> TASK DETAILS
Sort through the data and copy the lines holding the word "source".

Circuit design data
»»

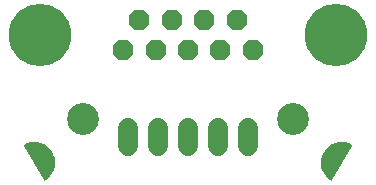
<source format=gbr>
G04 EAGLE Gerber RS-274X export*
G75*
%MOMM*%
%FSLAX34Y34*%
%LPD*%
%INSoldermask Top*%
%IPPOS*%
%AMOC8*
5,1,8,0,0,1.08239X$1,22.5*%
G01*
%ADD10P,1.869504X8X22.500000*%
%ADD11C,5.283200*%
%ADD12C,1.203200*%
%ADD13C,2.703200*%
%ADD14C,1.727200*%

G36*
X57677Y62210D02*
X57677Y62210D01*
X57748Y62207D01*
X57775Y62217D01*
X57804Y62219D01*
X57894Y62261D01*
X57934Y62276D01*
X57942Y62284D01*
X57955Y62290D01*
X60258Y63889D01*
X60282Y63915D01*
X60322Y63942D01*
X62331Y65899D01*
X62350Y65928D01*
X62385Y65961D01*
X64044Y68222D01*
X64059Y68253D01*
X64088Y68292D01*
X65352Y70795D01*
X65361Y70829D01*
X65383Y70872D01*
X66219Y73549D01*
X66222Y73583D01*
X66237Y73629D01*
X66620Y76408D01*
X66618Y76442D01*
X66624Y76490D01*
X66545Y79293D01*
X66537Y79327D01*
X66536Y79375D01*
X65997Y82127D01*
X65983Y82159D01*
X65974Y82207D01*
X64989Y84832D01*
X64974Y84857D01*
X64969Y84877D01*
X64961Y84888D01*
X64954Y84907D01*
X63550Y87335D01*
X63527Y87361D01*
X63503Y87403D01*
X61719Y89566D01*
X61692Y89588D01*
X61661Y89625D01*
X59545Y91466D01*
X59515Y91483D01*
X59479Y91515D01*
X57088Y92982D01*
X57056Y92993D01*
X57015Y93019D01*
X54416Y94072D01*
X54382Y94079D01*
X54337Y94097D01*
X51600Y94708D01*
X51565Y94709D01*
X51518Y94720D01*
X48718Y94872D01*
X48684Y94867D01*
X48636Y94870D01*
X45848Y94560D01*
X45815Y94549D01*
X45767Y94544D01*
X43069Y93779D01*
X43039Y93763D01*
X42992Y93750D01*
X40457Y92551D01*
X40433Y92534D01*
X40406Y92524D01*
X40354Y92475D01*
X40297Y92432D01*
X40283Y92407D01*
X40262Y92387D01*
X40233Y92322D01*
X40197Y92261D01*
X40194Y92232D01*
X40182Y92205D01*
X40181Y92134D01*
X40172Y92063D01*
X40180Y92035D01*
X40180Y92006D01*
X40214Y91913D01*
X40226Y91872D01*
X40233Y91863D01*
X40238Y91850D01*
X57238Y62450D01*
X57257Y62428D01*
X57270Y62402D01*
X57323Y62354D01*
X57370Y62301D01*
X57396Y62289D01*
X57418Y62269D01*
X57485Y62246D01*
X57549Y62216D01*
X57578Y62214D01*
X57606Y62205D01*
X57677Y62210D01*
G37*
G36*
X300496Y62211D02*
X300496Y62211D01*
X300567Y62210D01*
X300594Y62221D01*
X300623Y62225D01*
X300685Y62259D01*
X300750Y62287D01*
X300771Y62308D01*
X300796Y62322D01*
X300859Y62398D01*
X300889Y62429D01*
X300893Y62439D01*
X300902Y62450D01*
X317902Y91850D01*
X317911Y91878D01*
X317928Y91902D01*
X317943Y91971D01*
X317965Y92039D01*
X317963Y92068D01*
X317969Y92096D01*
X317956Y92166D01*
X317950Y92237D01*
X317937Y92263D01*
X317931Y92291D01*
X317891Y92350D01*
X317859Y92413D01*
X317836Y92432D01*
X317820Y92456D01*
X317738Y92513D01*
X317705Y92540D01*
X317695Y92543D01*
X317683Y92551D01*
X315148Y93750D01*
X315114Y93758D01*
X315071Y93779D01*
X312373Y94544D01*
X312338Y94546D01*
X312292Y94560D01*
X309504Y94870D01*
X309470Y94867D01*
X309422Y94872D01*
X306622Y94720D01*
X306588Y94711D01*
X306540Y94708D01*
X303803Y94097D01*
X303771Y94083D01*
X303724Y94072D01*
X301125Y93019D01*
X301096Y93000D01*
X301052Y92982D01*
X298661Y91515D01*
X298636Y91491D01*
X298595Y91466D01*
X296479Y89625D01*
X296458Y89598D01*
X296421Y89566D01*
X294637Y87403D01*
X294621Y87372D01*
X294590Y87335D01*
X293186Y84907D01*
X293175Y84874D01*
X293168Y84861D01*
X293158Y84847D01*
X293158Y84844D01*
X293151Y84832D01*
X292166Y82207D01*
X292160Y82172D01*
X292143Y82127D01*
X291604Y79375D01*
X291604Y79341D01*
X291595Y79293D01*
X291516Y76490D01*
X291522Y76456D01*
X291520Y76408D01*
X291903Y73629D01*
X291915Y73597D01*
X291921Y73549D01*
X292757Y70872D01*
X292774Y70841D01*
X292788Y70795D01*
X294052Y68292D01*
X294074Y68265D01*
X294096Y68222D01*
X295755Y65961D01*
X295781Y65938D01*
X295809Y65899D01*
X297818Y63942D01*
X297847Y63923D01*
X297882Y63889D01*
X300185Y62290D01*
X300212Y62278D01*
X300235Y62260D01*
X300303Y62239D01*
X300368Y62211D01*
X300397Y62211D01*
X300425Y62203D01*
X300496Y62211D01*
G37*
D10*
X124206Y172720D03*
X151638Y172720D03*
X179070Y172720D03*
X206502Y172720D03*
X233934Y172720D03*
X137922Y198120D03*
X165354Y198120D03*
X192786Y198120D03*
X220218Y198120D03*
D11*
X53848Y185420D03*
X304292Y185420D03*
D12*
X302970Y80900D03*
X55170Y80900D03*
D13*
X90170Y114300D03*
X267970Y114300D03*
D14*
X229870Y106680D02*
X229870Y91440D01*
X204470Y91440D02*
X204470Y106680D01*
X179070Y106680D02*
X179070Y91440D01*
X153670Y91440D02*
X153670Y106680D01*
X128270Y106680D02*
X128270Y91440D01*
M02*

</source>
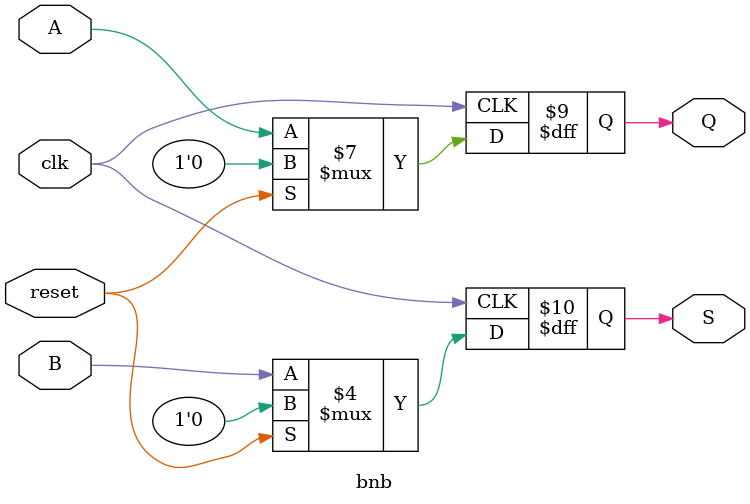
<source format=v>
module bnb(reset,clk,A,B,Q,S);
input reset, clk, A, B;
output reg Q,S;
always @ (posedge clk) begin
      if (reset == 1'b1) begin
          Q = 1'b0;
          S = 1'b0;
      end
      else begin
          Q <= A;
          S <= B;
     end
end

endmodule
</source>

««

> WRITTEN RESPONSE
<source format=gbr>
</source>
<source format=v>
</source>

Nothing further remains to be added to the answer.